Electoral Legitimacy and Security Ahead of Venezuela’s Presidential Election
Late last week, Venezuelan presidential candidate Henrique Capriles Radonski released a video with his final appeal to voters. Looking straight at the camera, the former governor of Miranda state addressed the fears that prevent some Venezuelans from supporting him fully: being fired from government jobs; being passed over for a social program; or being banned from public-housing waiting lists.
These fears reflect the general state of anxiety Venezuelans face as they head to the polls this Sunday, October 7. Rarely have the words “the most important election in our lifetime” been as true as they are for this contest. The nation faces a choice between the definitive implementation of President Hugo Chávez’ “Twenty-First Century Socialism,” and a path that most would consider a return to mainstream Latin American politics.
Faced with a well-known, charismatic incumbent who enjoys practically limitless campaign funds, this election should—on paper—be a landslide for Chávez. That most polls show it is close, with some even showing Capriles ahead, is a tribute to the challenger’s energy and unerring message discipline, as well as the Chávez administration’s failure to address soaring crime and an endless electricity crisis.
One of the main fears in the minds of Venezuelan voters is the fact that the electoral authority, the Consejo Nacional Electoral (National Electoral Council—CNE), is clearly partial to the government. Voting in Venezuela is machine-based, and voters must unlock the machines by placing their hands on a fingerprint reader, which ensures that they only vote once. Even though the vote itself is separate from the identification portion, and in spite of the opposition’s claims that it has audited the technology thoroughly, there are fears that the secrecy of the vote is not assured.
The opposition leadership, however, insists that the process is tamper-free. They point to the fact that they have won other elections using this technology in the past. They are also working hard to assure its voters that voting centers—particularly those in rural areas that have shown bizarre voting patterns in the past—are all stocked with opposition eyewitnesses.

* **INFORMATION SHOWN**:
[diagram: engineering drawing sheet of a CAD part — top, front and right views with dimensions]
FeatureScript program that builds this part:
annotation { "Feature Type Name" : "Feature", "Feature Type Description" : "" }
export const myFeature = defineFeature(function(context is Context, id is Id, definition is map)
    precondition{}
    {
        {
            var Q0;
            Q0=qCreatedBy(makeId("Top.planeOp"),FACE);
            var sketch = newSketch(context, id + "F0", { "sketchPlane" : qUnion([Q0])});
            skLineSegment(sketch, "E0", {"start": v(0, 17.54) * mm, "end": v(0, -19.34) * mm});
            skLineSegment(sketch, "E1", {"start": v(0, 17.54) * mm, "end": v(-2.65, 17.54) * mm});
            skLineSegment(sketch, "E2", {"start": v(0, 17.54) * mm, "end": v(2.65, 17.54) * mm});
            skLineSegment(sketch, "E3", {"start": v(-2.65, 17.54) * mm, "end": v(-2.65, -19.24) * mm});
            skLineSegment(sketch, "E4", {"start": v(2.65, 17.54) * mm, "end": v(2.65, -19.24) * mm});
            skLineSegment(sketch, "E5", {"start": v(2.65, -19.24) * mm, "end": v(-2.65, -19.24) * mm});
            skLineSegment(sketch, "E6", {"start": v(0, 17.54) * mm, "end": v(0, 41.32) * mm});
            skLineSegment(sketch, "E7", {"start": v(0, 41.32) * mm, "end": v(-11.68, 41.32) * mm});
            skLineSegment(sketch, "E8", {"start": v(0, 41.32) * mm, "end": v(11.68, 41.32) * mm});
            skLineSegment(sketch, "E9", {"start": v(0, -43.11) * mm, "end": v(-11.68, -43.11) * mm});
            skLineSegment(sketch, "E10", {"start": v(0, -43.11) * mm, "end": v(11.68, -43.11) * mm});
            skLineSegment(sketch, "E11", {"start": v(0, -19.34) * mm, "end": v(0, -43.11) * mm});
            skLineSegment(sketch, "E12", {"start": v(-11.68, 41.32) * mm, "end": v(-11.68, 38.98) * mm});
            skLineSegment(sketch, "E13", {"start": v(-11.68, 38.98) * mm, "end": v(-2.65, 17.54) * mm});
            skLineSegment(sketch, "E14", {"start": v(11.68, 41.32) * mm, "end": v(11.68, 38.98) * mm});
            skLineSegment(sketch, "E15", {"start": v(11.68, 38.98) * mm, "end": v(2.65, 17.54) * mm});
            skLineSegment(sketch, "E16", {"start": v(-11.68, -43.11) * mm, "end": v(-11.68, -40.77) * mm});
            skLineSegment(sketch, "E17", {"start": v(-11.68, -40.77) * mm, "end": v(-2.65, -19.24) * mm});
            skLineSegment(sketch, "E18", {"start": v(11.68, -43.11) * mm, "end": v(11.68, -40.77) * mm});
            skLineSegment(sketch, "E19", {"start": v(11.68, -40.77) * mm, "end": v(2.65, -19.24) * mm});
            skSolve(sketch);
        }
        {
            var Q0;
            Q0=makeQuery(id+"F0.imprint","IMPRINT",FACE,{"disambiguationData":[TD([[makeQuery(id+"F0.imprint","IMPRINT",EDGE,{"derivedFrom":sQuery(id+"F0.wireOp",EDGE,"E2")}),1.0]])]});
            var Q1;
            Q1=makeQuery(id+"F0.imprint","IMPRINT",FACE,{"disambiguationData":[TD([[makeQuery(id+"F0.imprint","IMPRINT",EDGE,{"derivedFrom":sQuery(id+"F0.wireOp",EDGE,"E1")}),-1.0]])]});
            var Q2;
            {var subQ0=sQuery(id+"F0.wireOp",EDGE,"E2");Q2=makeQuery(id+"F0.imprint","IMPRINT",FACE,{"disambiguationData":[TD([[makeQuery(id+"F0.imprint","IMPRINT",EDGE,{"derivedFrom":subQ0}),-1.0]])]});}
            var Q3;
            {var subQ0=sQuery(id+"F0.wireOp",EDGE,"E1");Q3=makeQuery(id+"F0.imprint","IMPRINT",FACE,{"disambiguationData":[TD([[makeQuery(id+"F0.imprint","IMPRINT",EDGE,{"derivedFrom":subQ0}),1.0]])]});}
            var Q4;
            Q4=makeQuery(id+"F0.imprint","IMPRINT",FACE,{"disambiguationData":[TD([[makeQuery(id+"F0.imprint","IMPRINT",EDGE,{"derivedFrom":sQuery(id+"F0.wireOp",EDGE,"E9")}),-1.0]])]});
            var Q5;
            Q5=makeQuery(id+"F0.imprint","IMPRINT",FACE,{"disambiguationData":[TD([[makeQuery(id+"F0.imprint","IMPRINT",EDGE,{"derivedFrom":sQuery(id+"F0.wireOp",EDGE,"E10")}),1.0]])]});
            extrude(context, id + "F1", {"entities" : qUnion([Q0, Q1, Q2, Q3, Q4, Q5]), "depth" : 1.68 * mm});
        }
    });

* **TASKS AND EXERCISES**:
• a. In the Venezuela election article, on what day is the presidential vote held?
• b. Rewrite the paragraph of the Venezuela election article beginning "One of the main fears in the minds of Venezuelan voters" as a short bulleted list that keeps its main facts.
The records have no connection to the election article.

* **ANSWERS TO THE EXERCISES**:
• a. Sunday, October 7.

• b.
- Voters fear that the electoral authority, the Consejo Nacional Electoral (CNE), is partial to the government.
- Voting is machine-based, and voters unlock the machines with a fingerprint reader so that each person votes only once.
- The vote is separate from the identification step, and the opposition says it has thoroughly audited the technology.
- Even so, some fear that the secrecy of the vote is not assured.